Fifth, the wheat and tares will continue to grow. Without a doubt, the words of Matthew 13 will come to mark 2024 as we see the continued growth of both the true church of Christ growing like lifegiving nutritious wheat, and the world and its counterfeit of God’s holy church, like tares or weeds, growing alongside the wheat. At times it may even be confusing to distinguish between the two. There may be well-meaning believers who think they are spreading truth but actually propagating error. There may be sexual abusers and those who hurt others lurking in our communities. There may even be unrepentant believers, rejecting church discipline and shepherding, persisting in their wayward pursuit of sin, self and idolatry, living in close proximity to the people of God. Nowhere in the parable are we promised that the wheat grows independently from the growing weeds. But we are assured that both will grow and remain till the end, where they will be a sorting by the Farmer. In what ways will we see the church grow this year? Will it be in missions where the Gospel advances to the nations? Or will it be in the raising up of new leaders, preachers and evangelists for the sake of Christ’s name? Or will there be a harvest of people coming into the gathered feast, reclining at table and enjoying the fellowship of His people? Is there a need for a personal reset as we think about the growth of the wheat and weeds — what needs to change in your life as a result?

In the face of all these likely anticipations, what are God’s people to do as we think and look to the future? Two Scriptures come to mind, which are really one exhortation.

First, hear the words of Deuteronomy 6:6: “these words I command you today shall be on your heart”. Moses will go on to urge his hearers to bind the words of the Torah to the frontlets of their eyes and on their hands, so they can speak of them to family and friends everywhere they go. In other words, to be a people of the Word of God, anchored, rooted and established to the unchanging commands of the living God. While the world around us changes, let us remain steadfast, committed and immovable. To do this, we need a discipline of ever setting God’s Word before our eyes and hands. What we see and what we do must reflect that priority and that concern. To borrow the words of the Wesleys in their Watchnight covenant prayer of committment, we should aim to live according to God’s will guided by God’s Word: “I am no longer my own, but yours. Put me to what you will, place me with whom you will. Put me to doing, put me to suffering. Let me be put to work for you or set aside for you, Praised for you or criticized for you. Let me be full, let me be empty. Let me have all things, let me have nothing. I freely and fully surrender all things to your glory and service. And now, O wonderful and holy God, Creator, Redeemer, and Sustainer,  you are mine, and I am yours. So be it. And the covenant which I have made on earth, Let it also be made in heaven. Amen.”

Second, heeding the words of Jesus in Matthew 7:24–27, build your house on the Rock: “Everyone then who hears these words of mine and does them will be like a wise man who built his house on the rock.
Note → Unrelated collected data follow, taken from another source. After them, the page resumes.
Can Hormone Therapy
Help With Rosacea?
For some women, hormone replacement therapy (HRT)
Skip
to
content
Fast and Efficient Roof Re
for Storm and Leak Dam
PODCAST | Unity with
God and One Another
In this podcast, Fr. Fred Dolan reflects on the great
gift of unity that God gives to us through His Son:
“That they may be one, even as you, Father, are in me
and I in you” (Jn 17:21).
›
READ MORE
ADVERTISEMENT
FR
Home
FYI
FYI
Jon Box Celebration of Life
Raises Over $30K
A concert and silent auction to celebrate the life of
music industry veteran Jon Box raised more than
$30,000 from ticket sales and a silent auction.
And the rain fell, and the floods came, and the winds blew and beat on that house, but it did not fall, because it had been founded on the rock. And everyone who hears these words of mine and does not do them will be like a foolish man who built his house on the sand. And the rain fell, and the floods came, and the winds blew and beat against that house, and it fell, and great was the fall of it.”
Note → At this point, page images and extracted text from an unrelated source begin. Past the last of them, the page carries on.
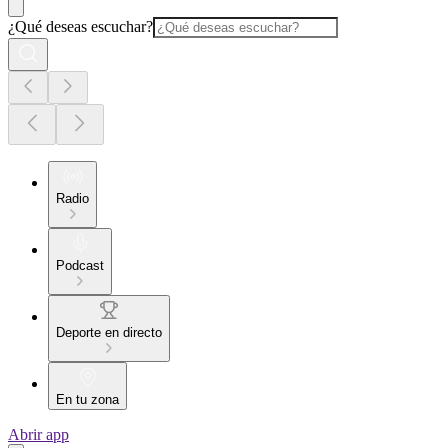
¿Qué deseas escuchar?
Radio
Podcast
Deporte en directo
En tu zona
Abrir app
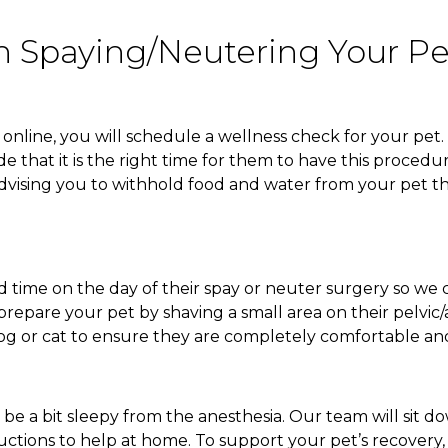
 Spaying/Neutering Your Pe
line, you will schedule a wellness check for your pet. 
e that it is the right time for them to have this procedu
 advising you to withhold food and water from your pet t
d time on the day of their spay or neuter surgery so we 
repare your pet by shaving a small area on their pelvic/
 dog or cat to ensure they are completely comfortable a
be a bit sleepy from the anesthesia. Our team will sit do
uctions to help at home. To support your pet’s recovery,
If Deuteronomy 6 calls us to keep God’s Words in our heart in inner conformity, Matthew 7 calls us to trust and obey God’s Word by living them out in outward conformity. Jesus’ exhortation is clear - wisdom is to hear Jesus and do what He says. That is the equivalent of building your house on the Rock, the true, unchanging and immovable foundation that is stable and safe. When the storms of life land - the storms of geopolitics and macroeconomics, of wars, of cultural and societal revolution and church rise and fall - your foundations will all be revealed. 

Friends, be Bible-built for 2024. Take His Word into your heart and build your life on it. There is no warmer light for your soul and no safer foundation for your house.